- Location: Greene County, Missouri
- Coordinates: 37°17′42″N 093°18′53″W﻿ / ﻿37.29500°N 93.31472°W
- Type: Water Source reservoir
- Basin countries: United States
- Surface area: 300 acres (120 ha)
- Surface elevation: 1,122 ft (342 m)
- Settlements: Glidewell, Ebenezer

= McDaniel Lake =

McDaniel Lake is a 300 acre source of water for the city of Springfield, Missouri owned and operated by City Utilities of Springfield as their public water source. Despite being 5 mi north of the city limits, the Springfield Police Department has primary jurisdiction over the lake, shorelines and corresponding city-owned land (the utility is fully owned by the City of Springfield).

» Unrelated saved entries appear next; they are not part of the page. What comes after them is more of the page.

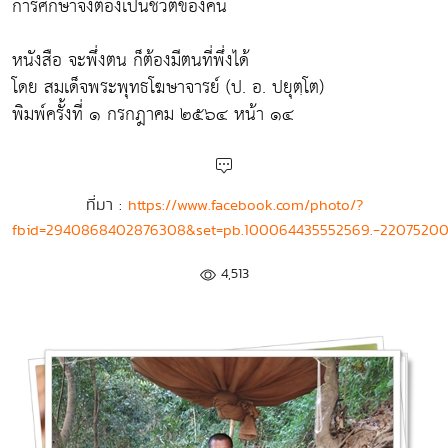
การศึกษาจึงต้องเป็นชีวิตของคน
หนังสือ จะพึ่งตน ก็ต้องมีตนที่พึ่งได้
โดย สมเด็จพระพุทธโฆษาจารย์ (ป. อ. ปยุตฺโต)
พิมพ์ครั้งที่ ๑ กรกฎาคม ๒๕๖๔ หน้า ๑๔
ที่มา :
https://www.facebook.com/photo/?
fbid=2940868402876308&set=pb.100064435552569.-22075200
4,513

== Recreational activities ==

McDaniel Lake is considered a "restricted" lake meaning boating, floating, swimming and docks are not allowed on the water surface. Fishing, however is allowed and encouraged off of the 50 yd concrete bridge running west to east over the lake at one of its smaller sections.

== Lake creation and etymology ==

McDaniel Lake was created by impounding the Little Sac River in 1929, making it one of the oldest man-made dams in the area, with the dam at Fellows Lake being built in 1957. The McDaniel Lake dam was raised to increase lake-water storage in 1992, making it more visible from the solitary bridge.

== Fishing and accessibility ==

The lake is only accessible by vehicle at two points: one being Farm Roads 145/151 and a second at a smaller crossing on Farm Road 159. Both roads contain large bridges from which people can fish, though the Farm Road 145/151 bridge is popularized as being a better fishing location.

The lake boasts a variable amount of species of fish including carp, small mouth bass and large mouth bass, white bass, channel catfish and several sunfish. The lake itself is quickly gathering attention as being a top site in Southwest Missouri for fishing due to its serenity and peacefulness.